Brazil’s booming economy seems to be stuttering and that could mean bad news for the medical device makers placing large bets on the Federal Republic.
Brazil maintains the largest medical device market in the Latin American region and last year surpassed Great Britain to become the 6th largest economy in the world, but the Federal Republic has seen listless economic growth that has analysts less than impressed.
Economists this week cut their forecasts for Brazil’s 2012 economic expansion to just over 1.8% in the latest in a series of downgrades as the Eurozone debt crisis weighs heavily on the country, according to a Dow Jones report.
That’s less than the 2.5% growth Brazil posted last year and a harsh decline from the 4% economic growth that Goldman Sachs had predicted for Brazil for 2012. Moreover, it’s a slower growth rate than expected for the U.S., which analysts predict at around 2% for the year, Forbes reported.
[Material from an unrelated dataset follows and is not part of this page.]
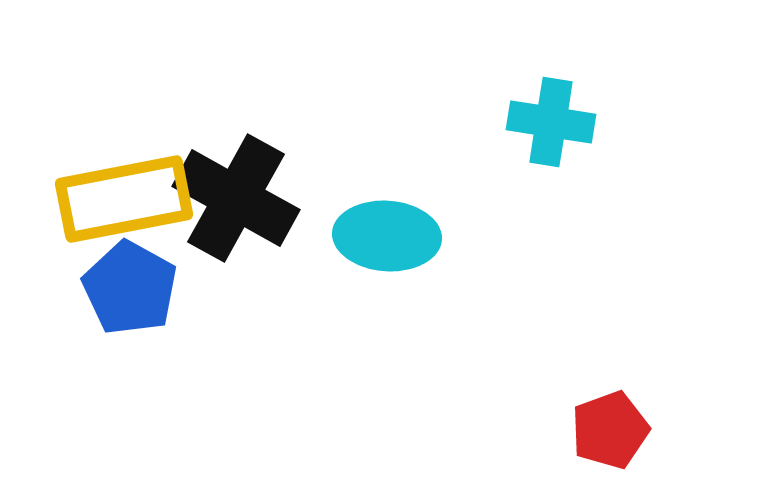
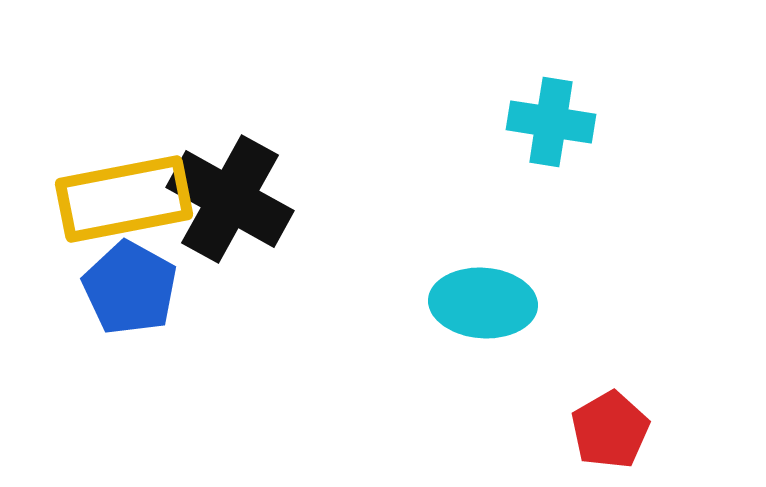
black cross: moved 6 px left, 1 px down
cyan ellipse: moved 96 px right, 67 px down
red pentagon: rotated 10 degrees counterclockwise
That may be disappointing for medical device companies which launched aggressive strategies in Brazil following the impressive 7.5% growth in the country’s economy in 2010.
"The potential of Brazil according to us is certainly over $150 million of potential revenue," Smith & Nephew CEO Olivier Bohuon told investors during a conference call in May. "We expect also to see in the years to come a strong development in Brazil."
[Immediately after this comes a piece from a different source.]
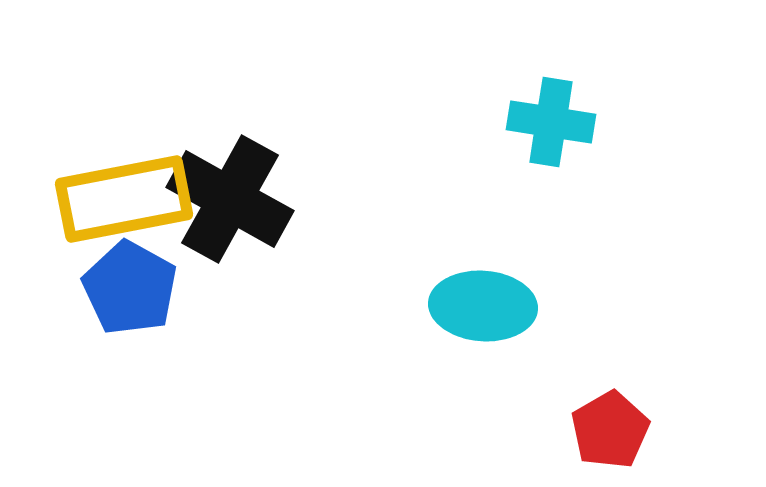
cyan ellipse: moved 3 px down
Buhuon’s optimism may not be entirely misplaced, according to market research firm Espicom. The country’s healthcare market, which touts a private health insurance sector 2nd only to the U.S.’s in size, may be partially insulated from ongoing economic pressures.
"The expansion of the private health insurance sector in recent years has resulted in demand for better medical care and, in turn, further expenditure in medical equipment," according to an Espicom report. "The slow economic downturn has not affected hospital capital investments so severely. The public sector continues to be modernized and upgrade obsolete equipment, therefore there are sizable market opportunities if prices are competitive."
Brazil’s medical exports topped $555 million in 2011, which the report depicted as "small in comparison with total production."